All of the data should be repeated exactly; pictures are not part of the copy.

§ **GIVEN DATA**

*****

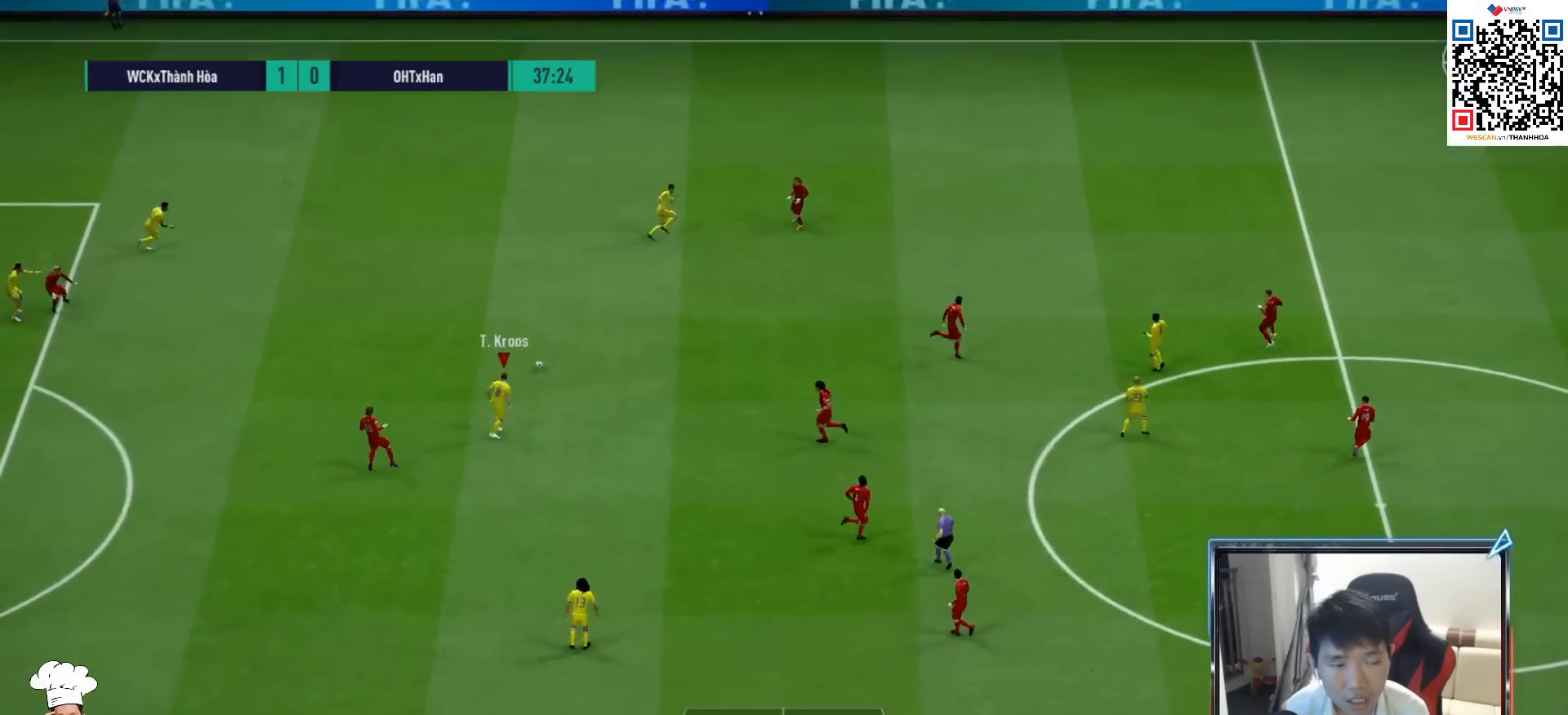
{"buttons": [], "left_stick": "down-right", "right_stick": "center", "events": [[150, "CROSS", "down"], [150, "L1", "down"], [267, "CROSS", "up"], [283, "L1", "up"]]}
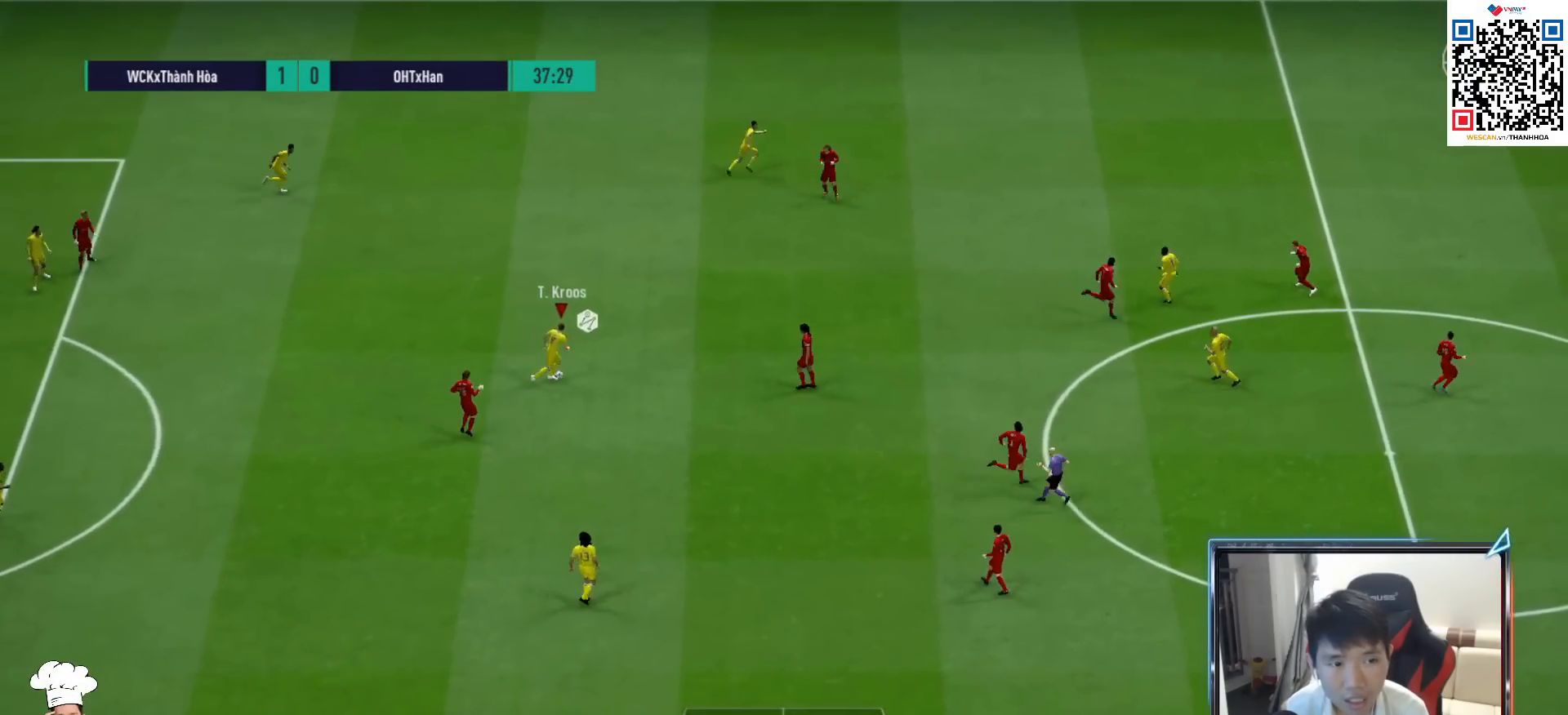
{"buttons": [], "left_stick": "right", "right_stick": "center", "events": [[467, "left_stick", "right"]]}
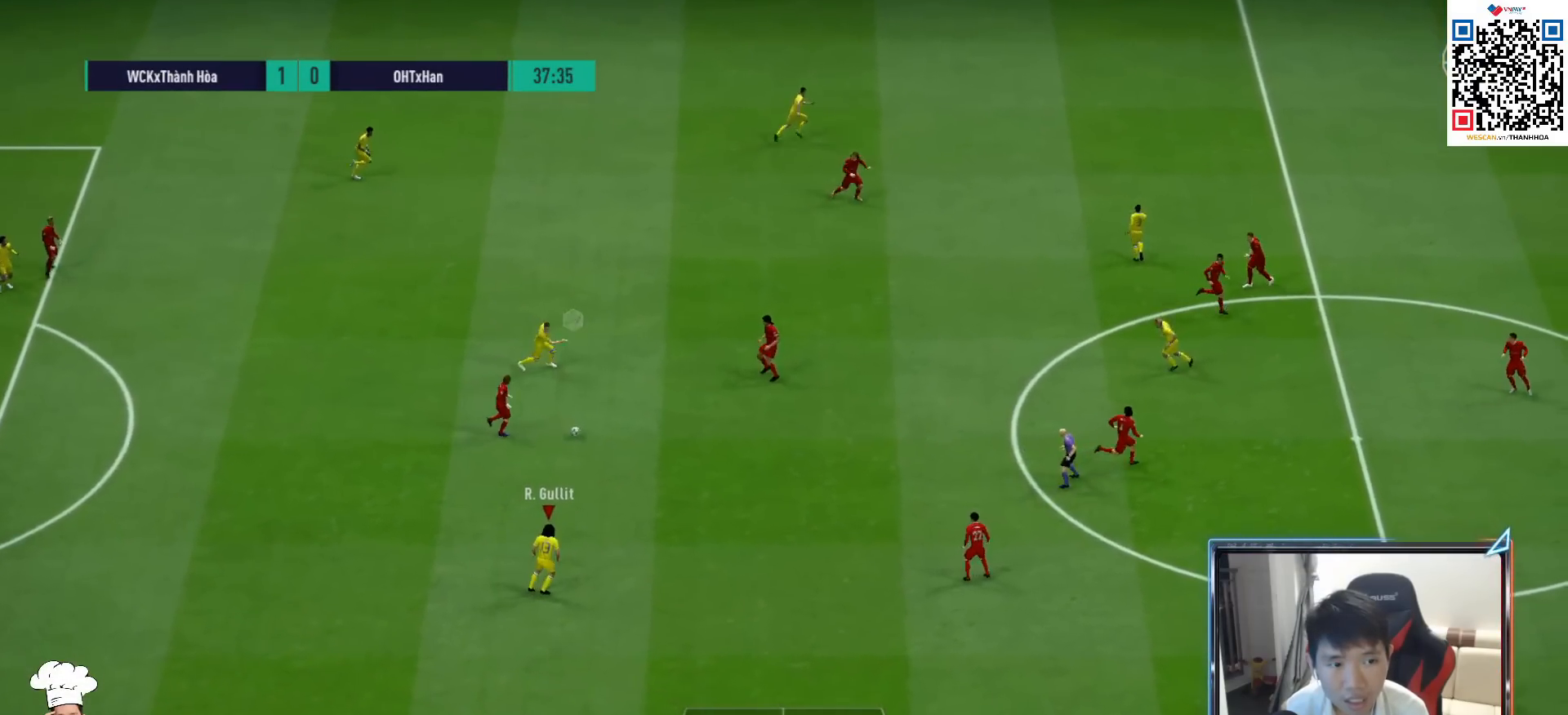
{"buttons": [], "left_stick": "right", "right_stick": "center", "events": [[133, "R1", "down"], [250, "R1", "up"]]}
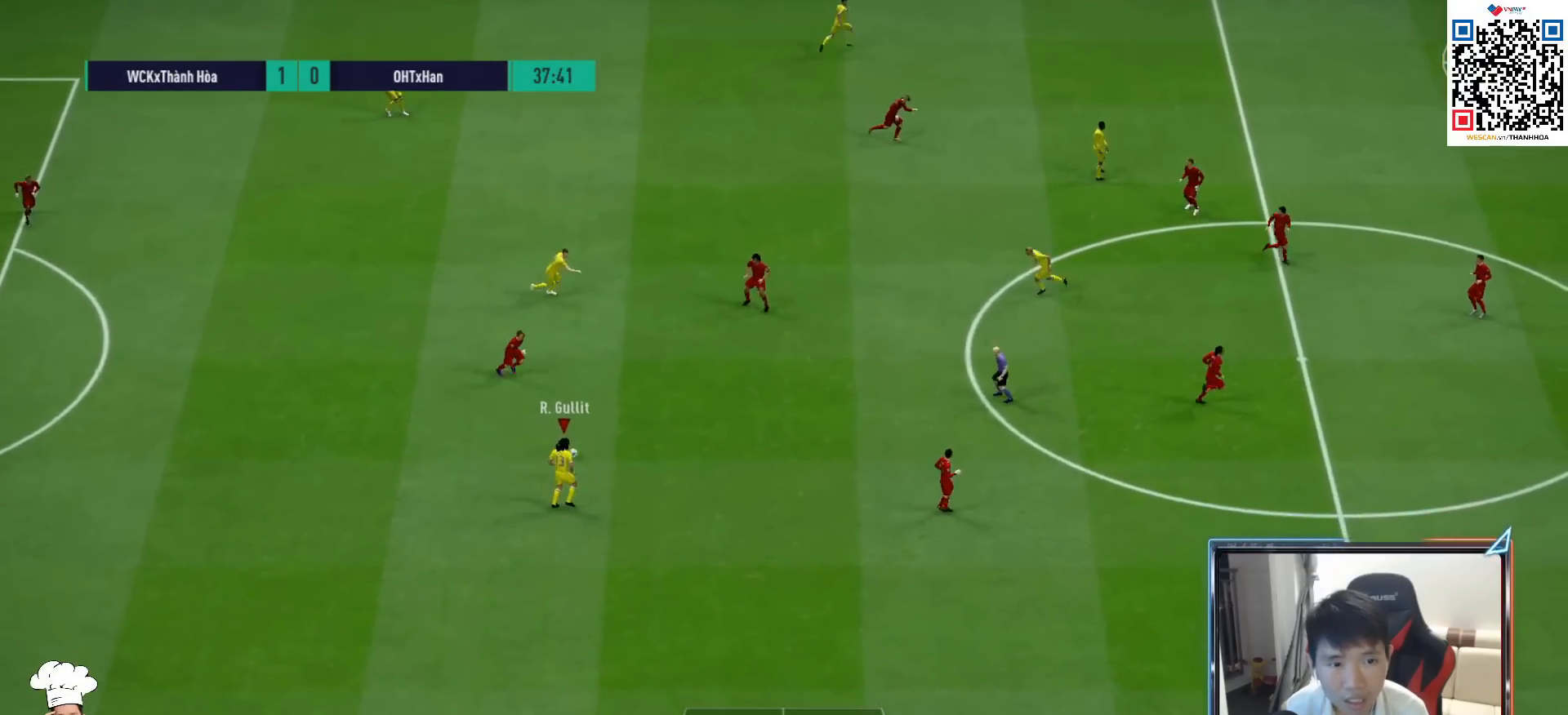
{"buttons": [], "left_stick": "right", "right_stick": "center", "events": []}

*****

§ **TASK OUTPUT**
{"buttons": [], "left_stick": "down-right", "right_stick": "center", "events": [[150, "CROSS", "down"], [150, "L1", "down"], [267, "CROSS", "up"], [283, "L1", "up"]]}
{"buttons": [], "left_stick": "right", "right_stick": "center", "events": [[467, "left_stick", "right"]]}
{"buttons": [], "left_stick": "right", "right_stick": "center", "events": [[133, "R1", "down"], [250, "R1", "up"]]}
{"buttons": [], "left_stick": "right", "right_stick": "center", "events": []}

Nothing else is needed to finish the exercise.